TAREAS PENDIENTES
**1)** Transcribe sin cambios el pasaje del texto sobre la actividad política del presidente que comienza con "Uno podría, de" y sigue hasta "el artículo 277.".
**2)** Según el texto sobre la actividad política del presidente, ¿por qué la Constitución no le prohíbe al presidente ejercer actividad política? Responde en una a tres oraciones.
**3)** Prolonga el texto sobre la actividad política del presidente a partir de su última oración.

DOCUMENTO
===============
Uno podría, de cualquier modo, insistir y sostener que esto incluye también a la actividad política, aunque cueste imaginar que el ejercicio de las funciones presidenciales pueda prescindir de lo político. Pero es aquí donde hay en nuestra Constitución una razón fuerte en términos normativos: en otros artículos sí se prohibió taxativamente, de forma manifiesta, la actividad política para otras autoridades y funcionarios. Debemos preguntar entonces: ¿por qué la Constitución, cuando prohibió a los magistrados y fiscales ejercer actividad política alguna en sus artículos 254 y 270, no impuso al presidente la misma proscripción? La prohibición de actividad política aparece en varias ocasiones: para los militares en servicio, en el artículo 173; para los policías, en el artículo 175; hasta para el Defensor del Pueblo, en el artículo 277.

En ningún artículo este tipo de prohibiciones recae sobre el presidente y el vicepresidente. Sobre esto último, siempre me llamó la atención la falta de la misma puntillosidad con autoridades que sí tienen prohibida la actividad política, como los jueces y fiscales. Estos, no obstante, hacen de manera permanente un lobby activo, tienen asociaciones que funcionan como grupos de presión y negociación con los partidos. La prohibición de cualquier actividad política contra estas autoridades es realmente taxativa pero casi nunca esto es señalado.

[ET] Más allá de que no sea inconstitucional inscribir un movimiento o participar en cuestiones partidarias. ¿Sería igualmente posible no hacer política para un presidente?

[CT] El asunto de que el presidente se dedique a la actividad política o no, no se va a resolver impidiéndole que él registre un movimiento político partidario. Hay que pensar de manera más profunda e ir a nuestro propio sistema de gobierno: el presidencialismo.
===============
Entradas del conjunto de datos:
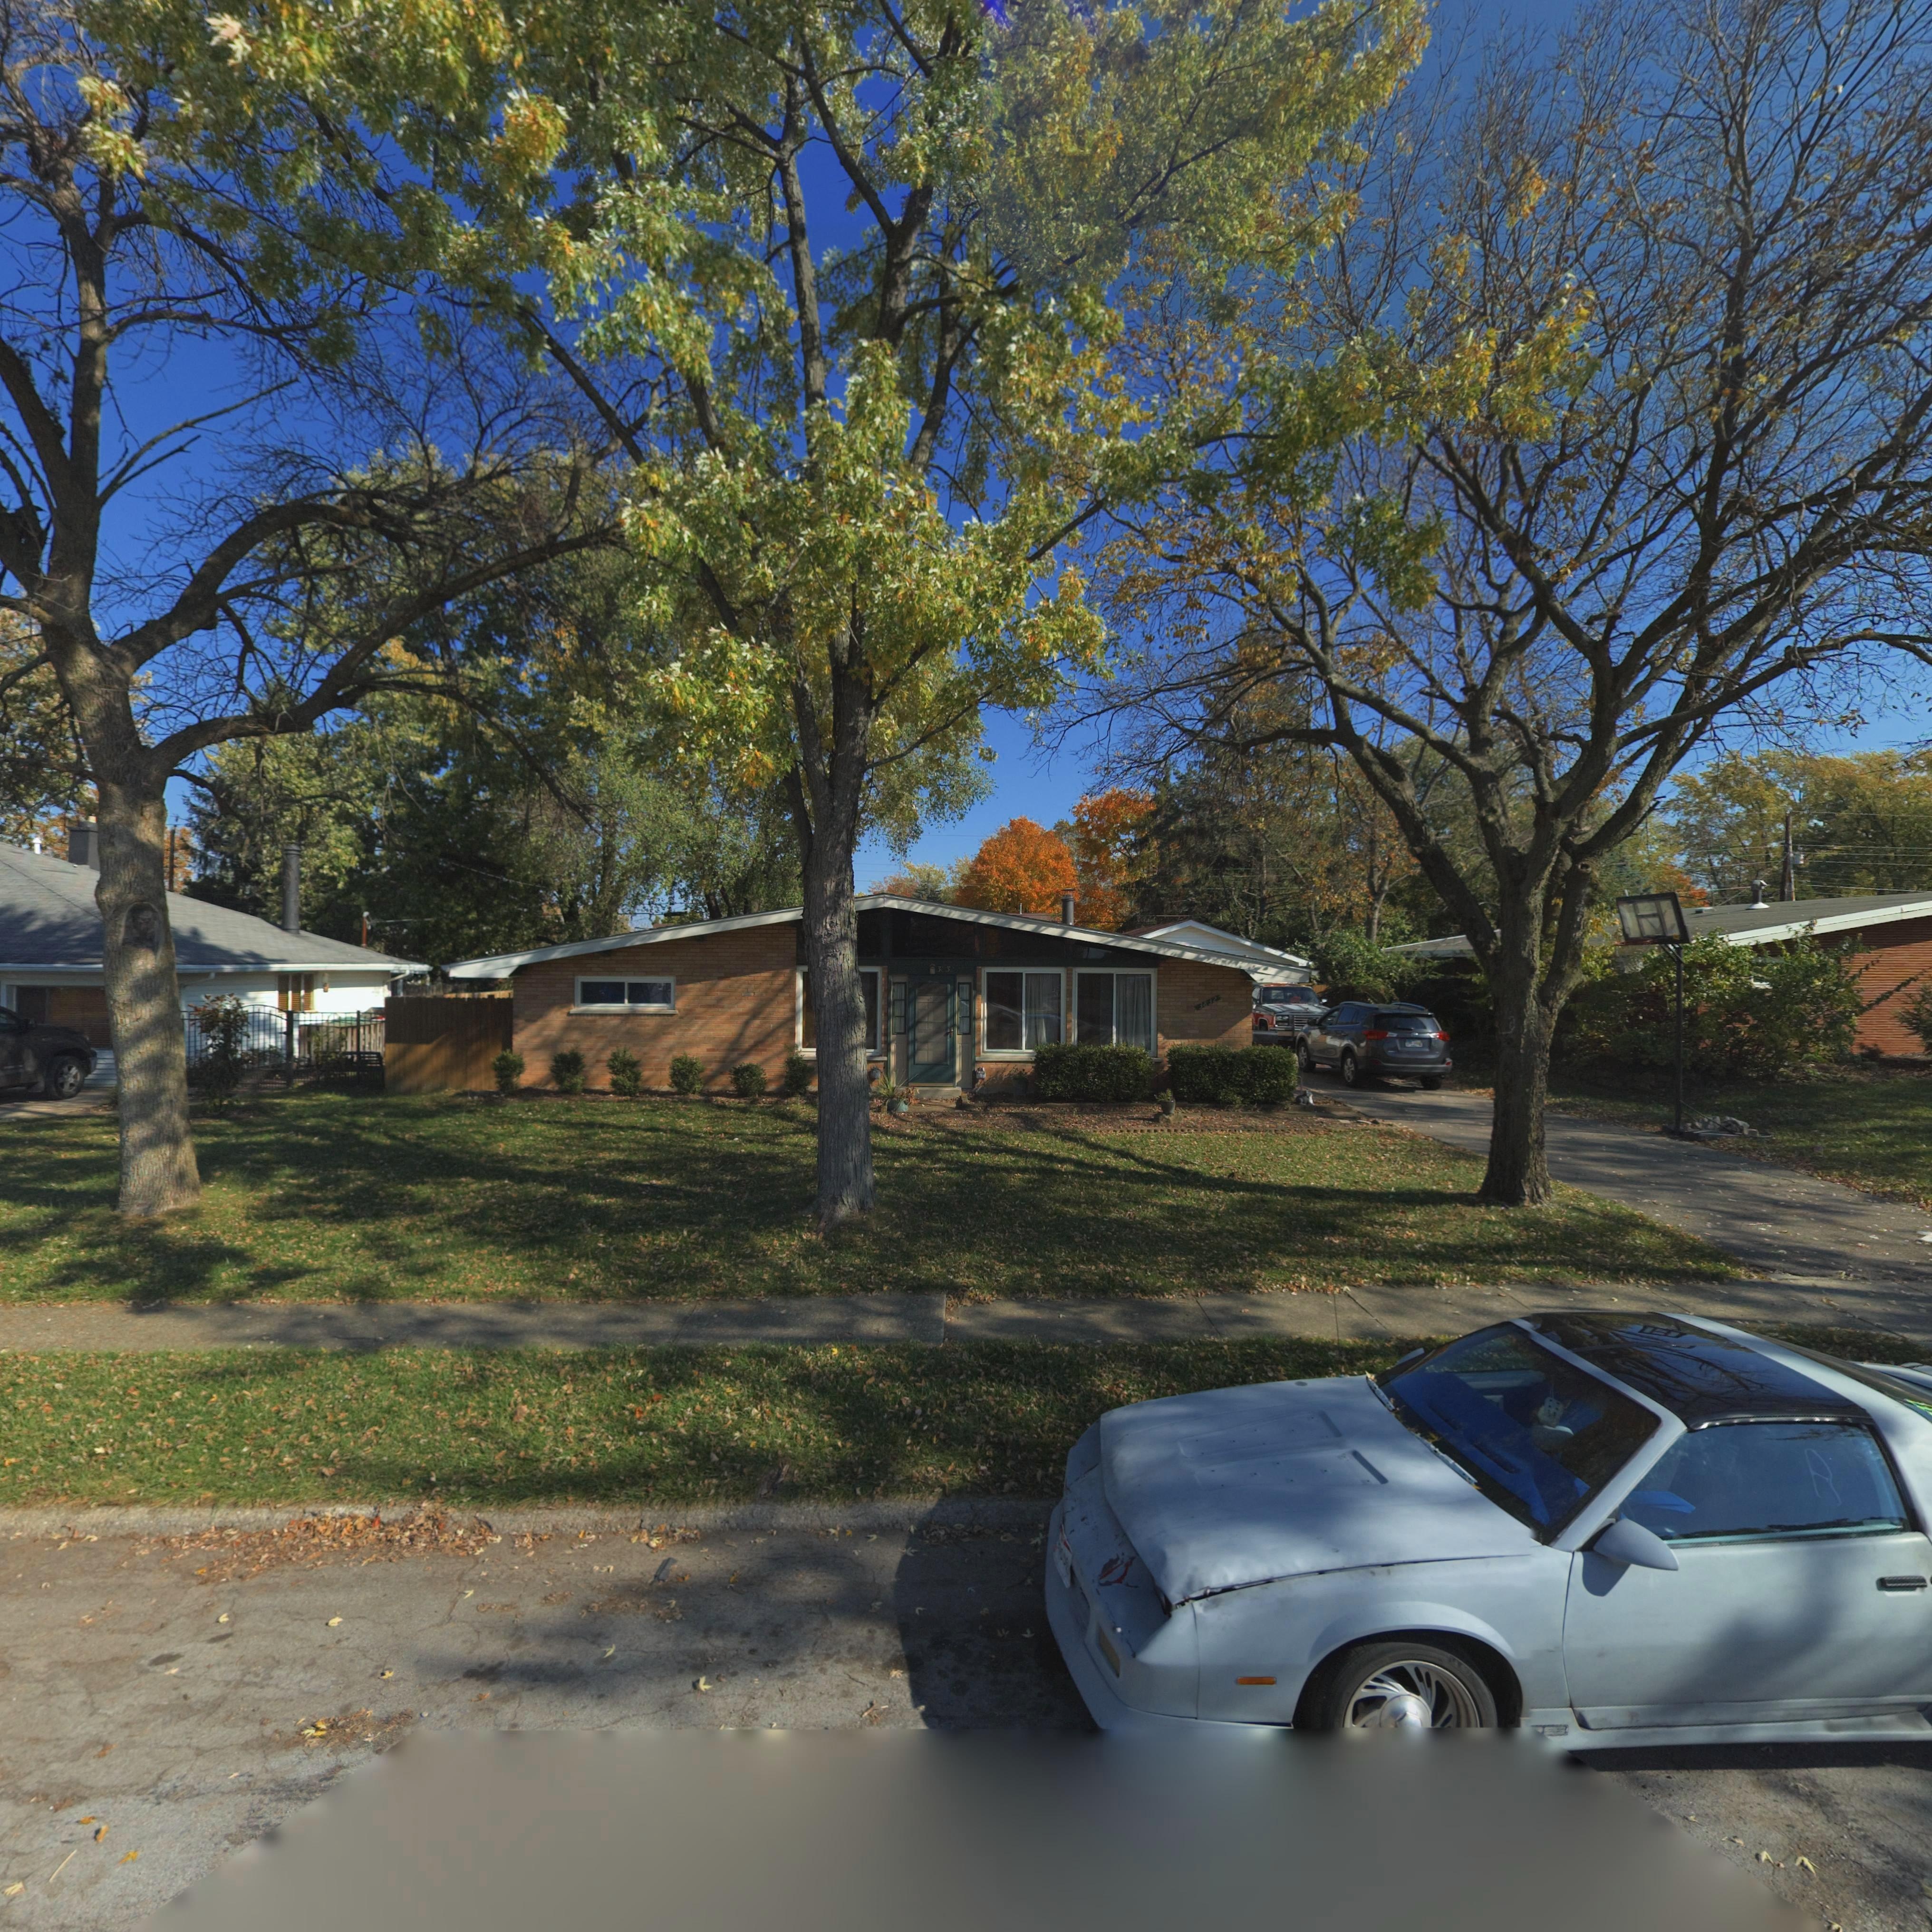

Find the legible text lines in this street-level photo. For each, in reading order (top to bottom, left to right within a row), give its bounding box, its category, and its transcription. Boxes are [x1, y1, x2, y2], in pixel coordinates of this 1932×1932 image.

[936, 966, 955, 972] StreetNumber: 3832
[1198, 995, 1218, 1010] StreetNumber: 3832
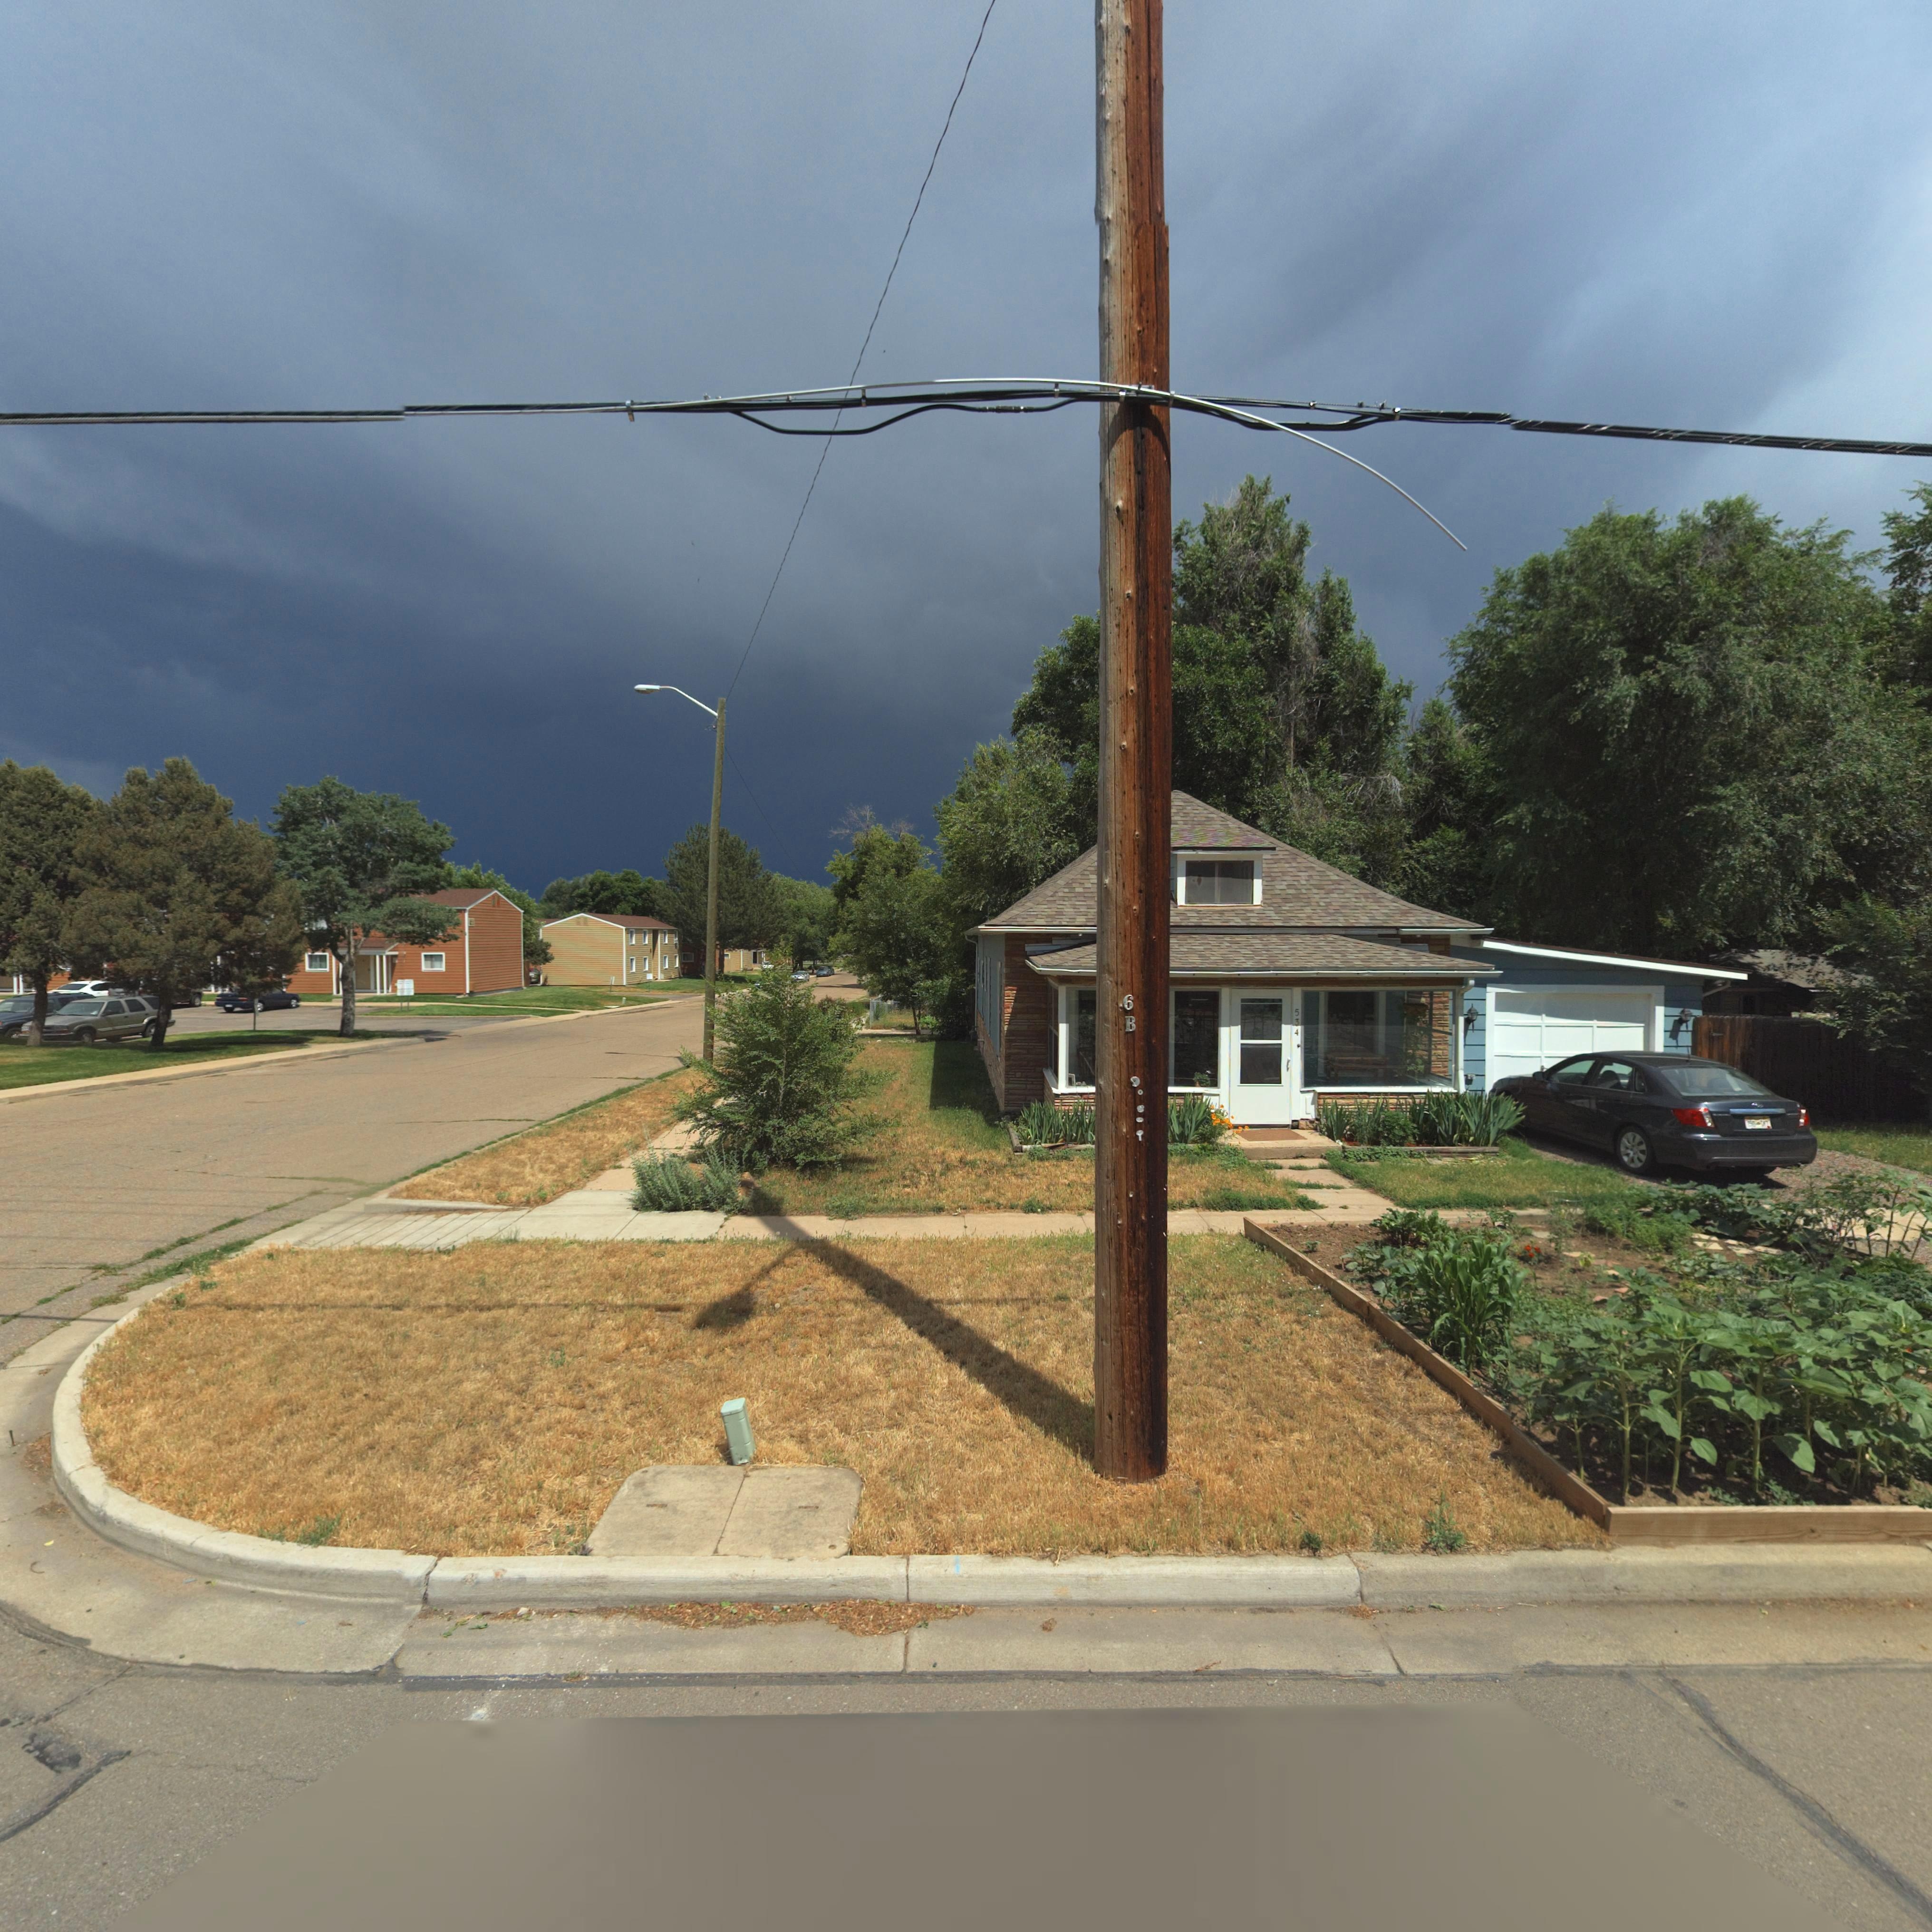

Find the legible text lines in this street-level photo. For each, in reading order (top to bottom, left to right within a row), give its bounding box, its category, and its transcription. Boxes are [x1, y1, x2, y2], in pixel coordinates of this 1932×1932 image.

[1294, 1008, 1300, 1036] StreetNumber: 534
===============
RESPUESTAS
**1)**
Uno podría, de cualquier modo, insistir y sostener que esto incluye también a la actividad política, aunque cueste imaginar que el ejercicio de las funciones presidenciales pueda prescindir de lo político. Pero es aquí donde hay en nuestra Constitución una razón fuerte en términos normativos: en otros artículos sí se prohibió taxativamente, de forma manifiesta, la actividad política para otras autoridades y funcionarios. Debemos preguntar entonces: ¿por qué la Constitución, cuando prohibió a los magistrados y fiscales ejercer actividad política alguna en sus artículos 254 y 270, no impuso al presidente la misma proscripción? La prohibición de actividad política aparece en varias ocasiones: para los militares en servicio, en el artículo 173; para los policías, en el artículo 175; hasta para el Defensor del Pueblo, en el artículo 277.

**2)** Otros artículos de la Constitución prohíben de forma taxativa la actividad política a otras autoridades y funcionarios: a los magistrados y fiscales (artículos 254 y 270), a los militares en servicio (artículo 173), a los policías (artículo 175) y al Defensor del Pueblo (artículo 277). En cambio, ningún artículo impone esa prohibición al presidente ni al vicepresidente. El texto considera esa diferencia una razón fuerte en términos normativos.

**3)**
Una de las características centrales del presidencialismo es que la figura del jefe de Estado y del jefe de gobierno coinciden en una misma persona. Para muchos esto supone un déficit institucional, y no faltaron politólogos que escribieran que ésta es la causa de los problemas de inestabilidad democrática. Los mismos recomendaron ir hacia sistemas parlamentarios o semipresidencialistas, como el caso de Francia. Por ejemplo, el Consejo para la Consolidación de la Democracia, coordinado por el prestigioso jurista argentino Carlos Nino, le recomendó al entonces presidente Raúl Alfonsín que promueva una reforma constitucional y vaya hacia un sistema mixto, que tenga un presidente y un primer ministro, porque decía que una de sus ventajas sería evitar el conflicto de que se asocie al jefe de Estado con el representante de una fuerza política. Esto, entonces, está fuertemente vinculado al tipo de sistema de gobierno.

Paraguay tiene un sistema presidencialista -aunque muchos creen que es un presidencialismo débil- y esto supone virtudes y deficiencias, entre ellas, según los críticos de los presidencialismos, está el hecho de que, por representar a la primera mayoría, es difícil que la figura del presidente condense la representación de la Nación toda. Ahora bien, si la crítica es realmente consistente, lo que se debería impulsar es una reforma de nuestro sistema político.

[ET] Retomando este punto, en el marco de nuestro sistema político y su diseño institucional, muchos pueden decir que una cosa es la política y otra cosa es lo partidario. Pero, ¿hasta qué punto se puede separar la actividad de un presidente de su liderazgo partidario? Para nosotros, construir orden, gobernabilidad y consenso no solo no es una tarea ajena a las funciones presidenciales, sino que es la primera función sin la cual las demás carecen de posibilidad de realización. Nos gustaría saber qué pensás de este tema y, sobre todo, si nuestro marco constitucional da cuenta de eso, o si es algo que cae totalmente por fuera del derecho.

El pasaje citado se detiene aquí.